[TASK] When a line in the listing contains the string "APERTURE", pick it out and copy it.

[DATA FOR THIS EXERCISE]

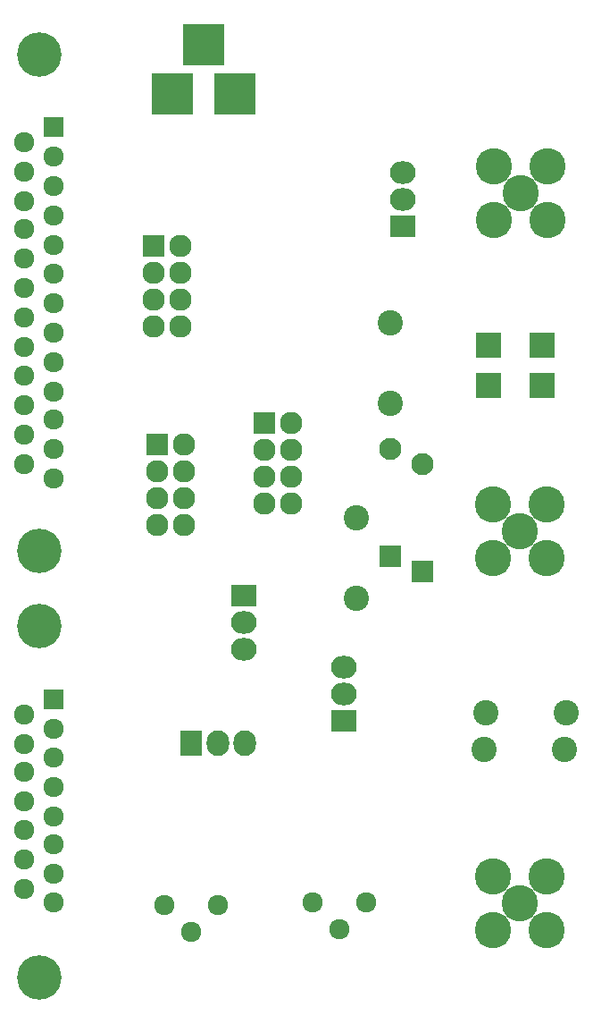
<source format=gbr>
G04 #@! TF.FileFunction,Soldermask,Bot*
%FSLAX46Y46*%
G04 Gerber Fmt 4.6, Leading zero omitted, Abs format (unit mm)*
G04 Created by KiCad (PCBNEW 4.0.1-3.201512221401+6198~38~ubuntu15.10.1-stable) date Sat 12 Nov 2016 04:44:46 AM PST*
%MOMM*%
G01*
G04 APERTURE LIST*
%ADD10C,0.100000*%
%ADD11R,3.900120X3.900120*%
%ADD12C,2.099260*%
%ADD13R,2.099260X2.099260*%
%ADD14C,4.210000*%
%ADD15R,1.924000X1.924000*%
%ADD16C,1.924000*%
%ADD17C,3.448000*%
%ADD18R,2.432000X2.127200*%
%ADD19O,2.432000X2.127200*%
%ADD20R,2.127200X2.432000*%
%ADD21O,2.127200X2.432000*%
%ADD22R,2.127200X2.127200*%
%ADD23O,2.127200X2.127200*%
%ADD24C,2.398980*%
%ADD25R,2.398980X2.398980*%
G04 APERTURE END LIST*
D10*
D11*
X112479860Y-86695000D03*
X118479340Y-86695000D03*
X115479600Y-81996000D03*
D12*
X136250460Y-121755480D03*
D13*
X136250460Y-131915480D03*
D12*
X133165460Y-120315480D03*
D13*
X133165460Y-130475480D03*
D14*
X99873000Y-170306000D03*
X99873000Y-137032000D03*
D15*
X101270000Y-144017000D03*
D16*
X101270000Y-146811000D03*
X101270000Y-149478000D03*
X101270000Y-152272000D03*
X101270000Y-155066000D03*
X101270000Y-157733000D03*
X101270000Y-160527000D03*
X101270000Y-163194000D03*
X98476000Y-145414000D03*
X98476000Y-148208000D03*
X98476000Y-150875000D03*
X98476000Y-153669000D03*
X98476000Y-156336000D03*
X98476000Y-159130000D03*
X98476000Y-161924000D03*
D14*
X99873000Y-129972000D03*
X99873000Y-82982000D03*
D15*
X101270000Y-89840000D03*
D16*
X101270000Y-92634000D03*
X101270000Y-95428000D03*
X101270000Y-98222000D03*
X101270000Y-101016000D03*
X101270000Y-103683000D03*
X101270000Y-106477000D03*
X101270000Y-109271000D03*
X101270000Y-112065000D03*
X101270000Y-114859000D03*
X101270000Y-117526000D03*
X101270000Y-120320000D03*
X101270000Y-123114000D03*
X98476000Y-91237000D03*
X98476000Y-94031000D03*
X98476000Y-96825000D03*
X98476000Y-99492000D03*
X98476000Y-102286000D03*
X98476000Y-105080000D03*
X98476000Y-107874000D03*
X98476000Y-110668000D03*
X98476000Y-113335000D03*
X98476000Y-116129000D03*
X98476000Y-118923000D03*
X98476000Y-121717000D03*
D17*
X145570000Y-96060000D03*
X148110000Y-93520000D03*
X148110000Y-98600000D03*
X143030000Y-98600000D03*
X143030000Y-93520000D03*
X145410000Y-128070000D03*
X147950000Y-125530000D03*
X147950000Y-130610000D03*
X142870000Y-130610000D03*
X142870000Y-125530000D03*
X145455000Y-163290000D03*
X147995000Y-160750000D03*
X147995000Y-165830000D03*
X142915000Y-165830000D03*
X142915000Y-160750000D03*
D18*
X119325000Y-134160000D03*
D19*
X119325000Y-136700000D03*
X119325000Y-139240000D03*
D20*
X114325000Y-148115000D03*
D21*
X116865000Y-148115000D03*
X119405000Y-148115000D03*
D18*
X128810000Y-146020000D03*
D19*
X128810000Y-143480000D03*
X128810000Y-140940000D03*
D18*
X134325000Y-99240000D03*
D19*
X134325000Y-96700000D03*
X134325000Y-94160000D03*
D22*
X111105000Y-119815000D03*
D23*
X113645000Y-119815000D03*
X111105000Y-122355000D03*
X113645000Y-122355000D03*
X111105000Y-124895000D03*
X113645000Y-124895000D03*
X111105000Y-127435000D03*
X113645000Y-127435000D03*
D22*
X110725000Y-101030000D03*
D23*
X113265000Y-101030000D03*
X110725000Y-103570000D03*
X113265000Y-103570000D03*
X110725000Y-106110000D03*
X113265000Y-106110000D03*
X110725000Y-108650000D03*
X113265000Y-108650000D03*
D22*
X121260000Y-117785000D03*
D23*
X123800000Y-117785000D03*
X121260000Y-120325000D03*
X123800000Y-120325000D03*
X121260000Y-122865000D03*
X123800000Y-122865000D03*
X121260000Y-125405000D03*
X123800000Y-125405000D03*
D24*
X129995000Y-126785000D03*
X129995000Y-134405000D03*
X133215000Y-115960000D03*
X133215000Y-108340000D03*
X142250000Y-145255000D03*
X149870000Y-145255000D03*
X142055000Y-148760000D03*
X149675000Y-148760000D03*
D16*
X128365000Y-165710000D03*
X130905000Y-163170000D03*
X125825000Y-163170000D03*
X114305000Y-165975000D03*
X116845000Y-163435000D03*
X111765000Y-163435000D03*
D25*
X147555000Y-110435000D03*
X147555000Y-114245000D03*
X142475000Y-110435000D03*
X142475000Y-114245000D03*
M02*

</source>
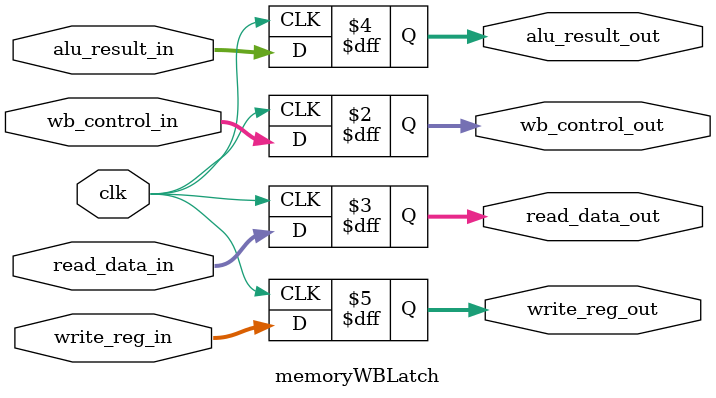
<source format=v>
`timescale 1ns / 1ps


module memoryWBLatch(
    input  wire        clk,
    // control from MEM stage
    input  wire [1:0]  wb_control_in,     // {RegWrite, MemToReg}
    // from MEM stage
    input  wire [31:0] read_data_in,
    input  wire [31:0] alu_result_in,
    input  wire [4:0]  write_reg_in,

    output reg  [1:0]  wb_control_out,
    output reg  [31:0] read_data_out,
    output reg  [31:0] alu_result_out,
    output reg  [4:0]  write_reg_out
);
    always @(posedge clk) begin
        wb_control_out <= wb_control_in;
        read_data_out  <= read_data_in;
        alu_result_out <= alu_result_in;
        write_reg_out  <= write_reg_in;
    end
endmodule
</source>
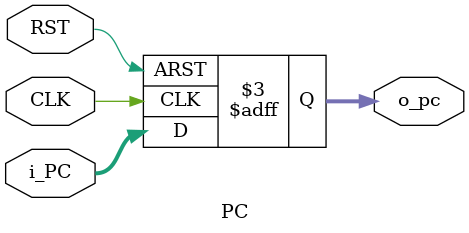
<source format=v>
module PC (
input wire CLK ,
input wire RST ,
input wire [31:0] i_PC ,
output reg [31:0] o_pc
);

//reg Declaration 
reg [31:0] reg_pc ;

//PC Sequential Circuit
always @ ( posedge CLK or negedge RST )
	begin
		if (!RST)
			o_pc <= 32'h0000;
		else 
			o_pc <= i_PC ;
	end

endmodule
</source>
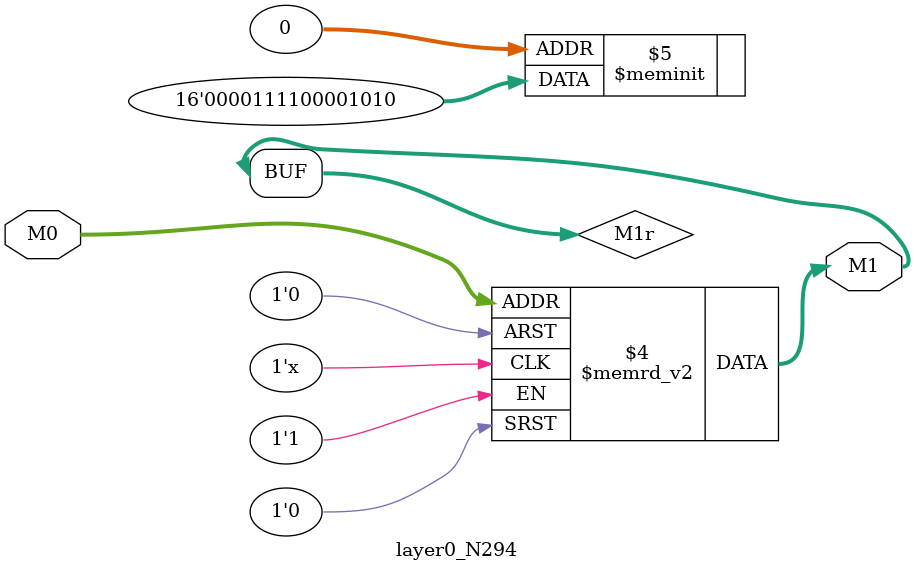
<source format=v>
module layer0_N294 ( input [2:0] M0, output [1:0] M1 );

	(*rom_style = "distributed" *) reg [1:0] M1r;
	assign M1 = M1r;
	always @ (M0) begin
		case (M0)
			3'b000: M1r = 2'b10;
			3'b100: M1r = 2'b11;
			3'b010: M1r = 2'b00;
			3'b110: M1r = 2'b00;
			3'b001: M1r = 2'b10;
			3'b101: M1r = 2'b11;
			3'b011: M1r = 2'b00;
			3'b111: M1r = 2'b00;

		endcase
	end
endmodule

</source>
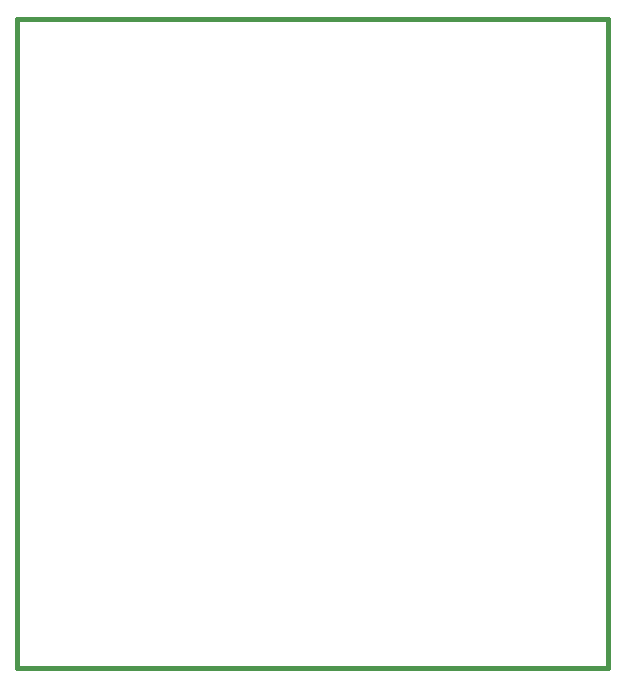
<source format=gko>
G04*
G04 #@! TF.GenerationSoftware,Altium Limited,Altium Designer,19.0.10 (269)*
G04*
G04 Layer_Color=16711935*
%FSLAX25Y25*%
%MOIN*%
G70*
G01*
G75*
%ADD14C,0.01575*%
D14*
X-0Y0D02*
X0Y216535D01*
X196850D01*
Y0D02*
Y216535D01*
X0Y0D02*
X196850D01*
M02*

</source>
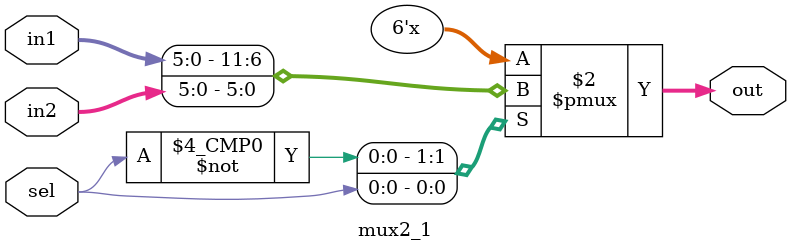
<source format=v>
`timescale 1ns / 1ps


module mux2_1(
input[5:0] in1,in2,
input  sel,
output reg[5:0] out
);
    always@(*) begin
        case(sel)
            1'b0:out=in1;
            1'b1:out=in2;
            default:out=0;
        endcase
    end
endmodule

</source>
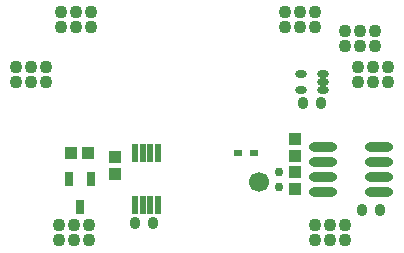
<source format=gbs>
G04*
G04 #@! TF.GenerationSoftware,Altium Limited,Altium Designer,20.1.8 (145)*
G04*
G04 Layer_Color=16711935*
%FSTAX43Y43*%
%MOMM*%
G71*
G04*
G04 #@! TF.SameCoordinates,B34475FB-C3A6-4C53-AFA9-1BD6AB5E634D*
G04*
G04*
G04 #@! TF.FilePolarity,Negative*
G04*
G01*
G75*
%ADD15R,1.050X1.000*%
%ADD17R,1.000X1.050*%
G04:AMPARAMS|DCode=18|XSize=0.95mm|YSize=0.8mm|CornerRadius=0.25mm|HoleSize=0mm|Usage=FLASHONLY|Rotation=90.000|XOffset=0mm|YOffset=0mm|HoleType=Round|Shape=RoundedRectangle|*
%AMROUNDEDRECTD18*
21,1,0.950,0.300,0,0,90.0*
21,1,0.450,0.800,0,0,90.0*
1,1,0.500,0.150,0.225*
1,1,0.500,0.150,-0.225*
1,1,0.500,-0.150,-0.225*
1,1,0.500,-0.150,0.225*
%
%ADD18ROUNDEDRECTD18*%
G04:AMPARAMS|DCode=25|XSize=0.6mm|YSize=0.68mm|CornerRadius=0.2mm|HoleSize=0mm|Usage=FLASHONLY|Rotation=180.000|XOffset=0mm|YOffset=0mm|HoleType=Round|Shape=RoundedRectangle|*
%AMROUNDEDRECTD25*
21,1,0.600,0.280,0,0,180.0*
21,1,0.200,0.680,0,0,180.0*
1,1,0.400,-0.100,0.140*
1,1,0.400,0.100,0.140*
1,1,0.400,0.100,-0.140*
1,1,0.400,-0.100,-0.140*
%
%ADD25ROUNDEDRECTD25*%
%ADD31C,1.700*%
%ADD32C,1.100*%
%ADD58R,0.700X0.600*%
G04:AMPARAMS|DCode=59|XSize=0.6mm|YSize=0.95mm|CornerRadius=0.2mm|HoleSize=0mm|Usage=FLASHONLY|Rotation=90.000|XOffset=0mm|YOffset=0mm|HoleType=Round|Shape=RoundedRectangle|*
%AMROUNDEDRECTD59*
21,1,0.600,0.550,0,0,90.0*
21,1,0.200,0.950,0,0,90.0*
1,1,0.400,0.275,0.100*
1,1,0.400,0.275,-0.100*
1,1,0.400,-0.275,-0.100*
1,1,0.400,-0.275,0.100*
%
%ADD59ROUNDEDRECTD59*%
%ADD60R,0.550X1.550*%
%ADD61R,0.800X1.300*%
%ADD62O,2.400X0.800*%
D15*
X0086837Y0099269D02*
D03*
X0085387D02*
D03*
D17*
X0089112Y0097544D02*
D03*
Y0098994D02*
D03*
X0104412Y0097694D02*
D03*
Y0096244D02*
D03*
Y0100499D02*
D03*
Y0099049D02*
D03*
D18*
X0090862Y0093385D02*
D03*
X0092362D02*
D03*
X0106562Y010354D02*
D03*
X0105062D02*
D03*
X0110062Y0094469D02*
D03*
X0111562D02*
D03*
D25*
X0103012Y0096409D02*
D03*
Y0097729D02*
D03*
D31*
X0101312Y0096819D02*
D03*
D32*
X0087112Y0111239D02*
D03*
Y0109969D02*
D03*
X0085842Y0111239D02*
D03*
Y0109969D02*
D03*
X0084572Y0111239D02*
D03*
Y0109969D02*
D03*
X0111112Y0108349D02*
D03*
Y0109619D02*
D03*
X0108572D02*
D03*
X0109842D02*
D03*
X0108572Y0108349D02*
D03*
X0109842D02*
D03*
X0084392Y0091899D02*
D03*
Y0093169D02*
D03*
X0085662Y0091899D02*
D03*
Y0093169D02*
D03*
X0086932Y0091899D02*
D03*
Y0093169D02*
D03*
X0106112Y0111239D02*
D03*
Y0109969D02*
D03*
X0104842Y0111239D02*
D03*
Y0109969D02*
D03*
X0103572Y0111239D02*
D03*
Y0109969D02*
D03*
X0109718Y0106581D02*
D03*
Y0105311D02*
D03*
X0110988Y0106581D02*
D03*
Y0105311D02*
D03*
X0112258Y0106581D02*
D03*
Y0105311D02*
D03*
X0106092Y0091899D02*
D03*
Y0093169D02*
D03*
X0107362Y0091899D02*
D03*
Y0093169D02*
D03*
X0108632Y0091899D02*
D03*
Y0093169D02*
D03*
X0080766Y0106581D02*
D03*
Y0105311D02*
D03*
X0082036Y0106581D02*
D03*
Y0105311D02*
D03*
X0083306Y0106581D02*
D03*
Y0105311D02*
D03*
D58*
X0100885Y0099269D02*
D03*
X0099585D02*
D03*
D59*
X0106762Y0105953D02*
D03*
Y0105303D02*
D03*
Y0104653D02*
D03*
X0104862D02*
D03*
Y0105953D02*
D03*
D60*
X0090837Y0099269D02*
D03*
X0091487D02*
D03*
X0092137D02*
D03*
X0092787D02*
D03*
Y0094869D02*
D03*
X0092137D02*
D03*
X0091487D02*
D03*
X0090837D02*
D03*
D61*
X0085212Y0097144D02*
D03*
X0087112D02*
D03*
X0086162Y0094744D02*
D03*
D62*
X0106712Y0095964D02*
D03*
Y0097234D02*
D03*
Y0098504D02*
D03*
Y0099774D02*
D03*
X0111512Y0095964D02*
D03*
Y0097234D02*
D03*
Y0098504D02*
D03*
Y0099774D02*
D03*
M02*

</source>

[TASK ANSWER]
G04 APERTURE LIST*
G04 APERTURE END LIST*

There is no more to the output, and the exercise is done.